Monday, March 17, 2008

IRAQI POET TO GIVE READING AT K-STATE

MANHATTAN -- A poet whose writings were considered rebellious and subversive enough for the Iraqi regime to threaten her in the 1990s will present a reading of her work at Kansas State University.

Dunya Mikhail, an Iraqi-born poet who sought asylum in the United States after being threatened in 1996 by the Iraqi regime, will give a reading at 3:30 p.m. Friday, March 28, in Hale Library's Hemisphere Room. The reading is free and the public is welcome.

The event is sponsored by the department of English, the College of Arts and Sciences' Diversity Lecture Series, the women's studies and creative writing programs and the K-State Student Governing Association's fine arts fee.

"Dunya Mikhail represents a generation of Iraqis who were able to reach their goals despite living a turbulent life under harsh dictatorship and witnessing the destruction of their beloved country by three ravishing wars," said Lamees Al-Athari, a K-State graduate student in English from Iraq who is writing her master's thesis on Mikhail's poetry. Al-Athari also is a Fulbright Fellow.

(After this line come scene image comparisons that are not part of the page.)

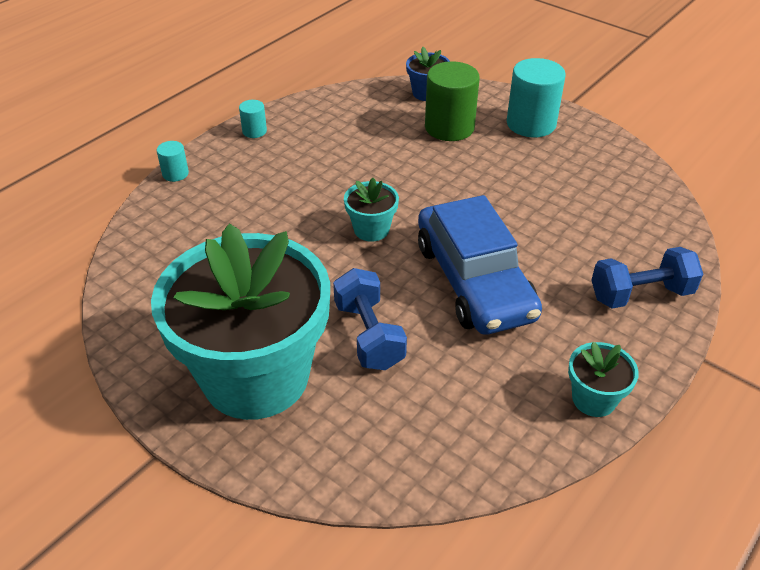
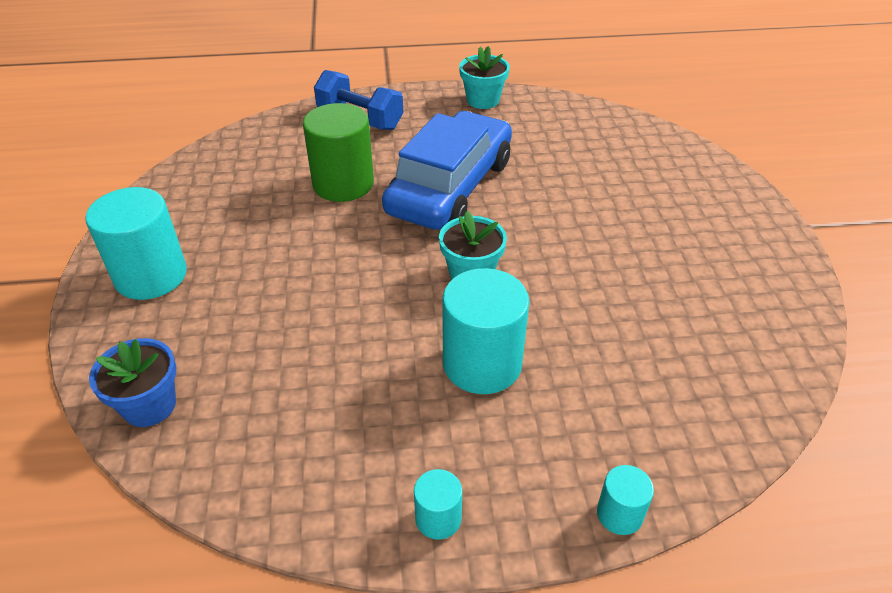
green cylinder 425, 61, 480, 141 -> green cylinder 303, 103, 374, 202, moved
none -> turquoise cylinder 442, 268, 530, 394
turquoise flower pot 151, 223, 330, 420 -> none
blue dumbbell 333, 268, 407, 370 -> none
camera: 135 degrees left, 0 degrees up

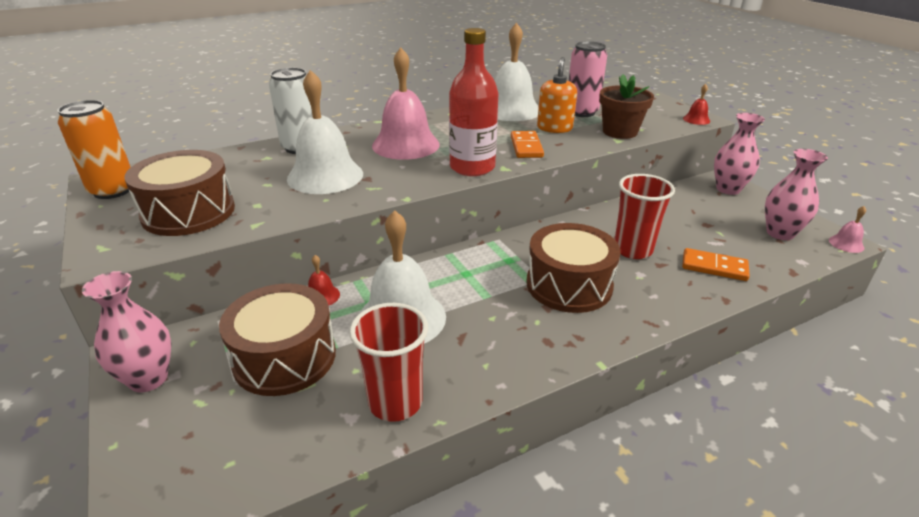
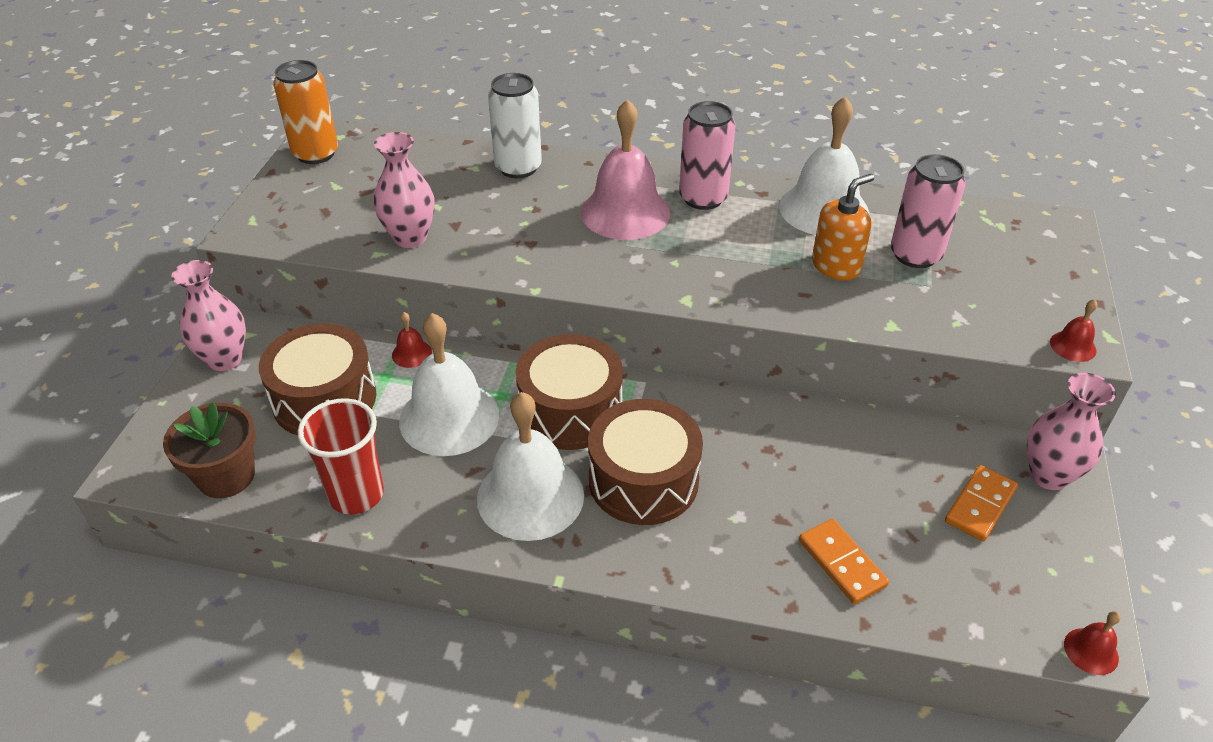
brown flower pot 599, 74, 654, 139 -> brown flower pot 163, 402, 256, 498, moved
pink vase 765, 149, 828, 240 -> pink vase 373, 132, 435, 248, moved
white bell 287, 70, 363, 194 -> white bell 477, 392, 584, 541, moved
brown drum 125, 150, 235, 236 -> brown drum 516, 334, 623, 450, moved
none -> pink can 679, 101, 736, 210
orange domino 511, 131, 544, 158 -> orange domino 945, 465, 1018, 541, moved
pink bell 829, 206, 866, 253 -> red bell 1064, 611, 1121, 675
red bottle 449, 28, 498, 176 -> none
red cup 615, 174, 675, 259 -> none
camera: 40 degrees right, 10 degrees up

"She opens a window into the world of the Iraqi people by giving them voice through her poetry to tell their stories of suffering through wars, sanctions and desolation," Al-Athari said.

As a Christian Iraqi-American, Mikhail writes poetry that encompasses both the Middle-Eastern traditions and Western conventions. While war may be a main theme in her work, the most prominent feature lies in the diversity of cultures represented, Al-Athari said.

"This diversity stems from the fact that she grew up as a Christian Arab in a Muslim nation, speaking both Arabic and Chaldean, and therefore reflecting those two cultures in her poems," Al-Athari said. "She added to that diversity when she arrived in the United States and began incorporating her new identity as an American into her work. Blending Iraqi culture, mythology and tradition with Western imagery afforded her poetry depth and complexity."

Born in Baghdad, Mikhail has published four collections of poetry in Arabic and one in English, including (titles are translated from the Arabic) "The Psalms of Absence," "Almost Music" and "The War Works Hard." In 2001 she was awarded the United Nations' Human Rights Award for Freedom of Writing. "The War Works Hard" won the Translation Award from PEN, the human rights organization, and was selected by the New York Public Library as one of the 25 best books of 2005. It also was on the short list for the prestigious international Griffin Poetry Prize.

Mikhail's work has appeared in many anthologies including "World Beat--International Poetry Now," "Iraqi Poetry Today," "New Arab Poetry" and "The Poetry of Arab Women."

Mikhail is currently working on a second edition of her book "Diary of a Wave Outside the Sea," which is a journal of her life as a woman in Iraq and her journey to reach the United States, said Gregory Eiselein, professor and director of graduate studies in English at K-State.

"Dunya Mikhail's poems ask us to look at war from different perspectives, often from the point of view of women whose lives are devastated by loss," said Susan Jackson Rodgers, associate professor and director of creative writing at K-State. "But the voices never play the martyr and do not want the listener's pity; they just want to be heard. The poems are direct, simple, clear, forceful and filled with bleak beauty and sometimes darkly humorous ironies. Through her poems, Dunya Mikhail is telling a story we all need to hear."

Mikhail has a master's degree in Near Eastern studies from Wayne State University in Michigan, and a bachelor's degree in English literature from the University of Baghdad. She is currently working as an Arabic resource coordinator for the Dearborn (Mich.) Public Schools.